>>

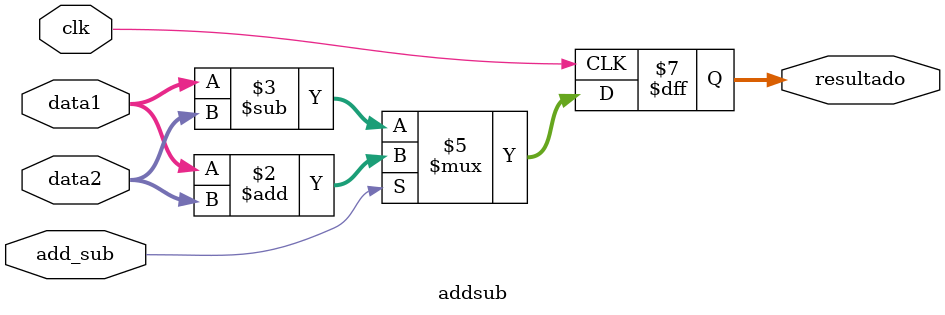
<source format=v>
module addsub
(
	input [15:0] data1,
	input [15:0] data2,
	input add_sub,	  // se for 1, adiciona, caso contrario, subtrai
	input clk,
	output reg [15:0] resultado
);

	always @ (posedge clk)
	begin
		if (add_sub)
			resultado <= data1 + data2;
		else
			resultado <= data1 - data2;
	end

endmodule
</source>
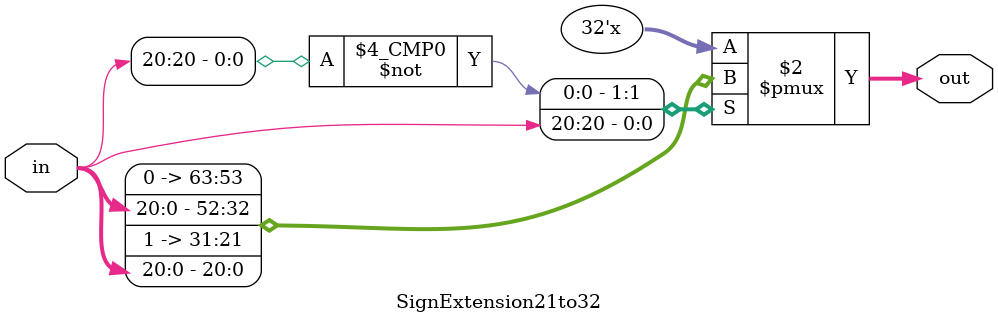
<source format=v>


`timescale 1ns / 1ps

// This module takes as input a 21-bit binary string and gives
// as output the "sign extended" 32-bit binary string.

module SignExtension21to32 ( in , out ) ;
    input wire [20:0] in ;
    output reg signed [31:0] out ;
    always @ ( * ) begin
        case ( in[20] )
            1'b0 : out = {11'b0, in} ;   // pad 11 0's if the leading bit is 0 (no. is pos)
            1'b1 : out = {11'b11111111111, in} ;   // pad 11 1's if the leading bit is 1 (no. is neg)
            default : out = {11'b0, in} ;   // to avoid latches
        endcase
    end
endmodule

</source>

<<

- _PROBLEM REQUIREMENTS_: Once the pictures are removed, reproduce the remaining entries above exactly.

- _YOUR RESPONSE_:
<source format=v>
module addsub
(
	input [15:0] data1,
	input [15:0] data2,
	input add_sub,	  // se for 1, adiciona, caso contrario, subtrai
	input clk,
	output reg [15:0] resultado
);

	always @ (posedge clk)
	begin
		if (add_sub)
			resultado <= data1 + data2;
		else
			resultado <= data1 - data2;
	end

endmodule
</source>
<source format=v>


`timescale 1ns / 1ps

// This module takes as input a 21-bit binary string and gives
// as output the "sign extended" 32-bit binary string.

module SignExtension21to32 ( in , out ) ;
    input wire [20:0] in ;
    output reg signed [31:0] out ;
    always @ ( * ) begin
        case ( in[20] )
            1'b0 : out = {11'b0, in} ;   // pad 11 0's if the leading bit is 0 (no. is pos)
            1'b1 : out = {11'b11111111111, in} ;   // pad 11 1's if the leading bit is 1 (no. is neg)
            default : out = {11'b0, in} ;   // to avoid latches
        endcase
    end
endmodule

</source>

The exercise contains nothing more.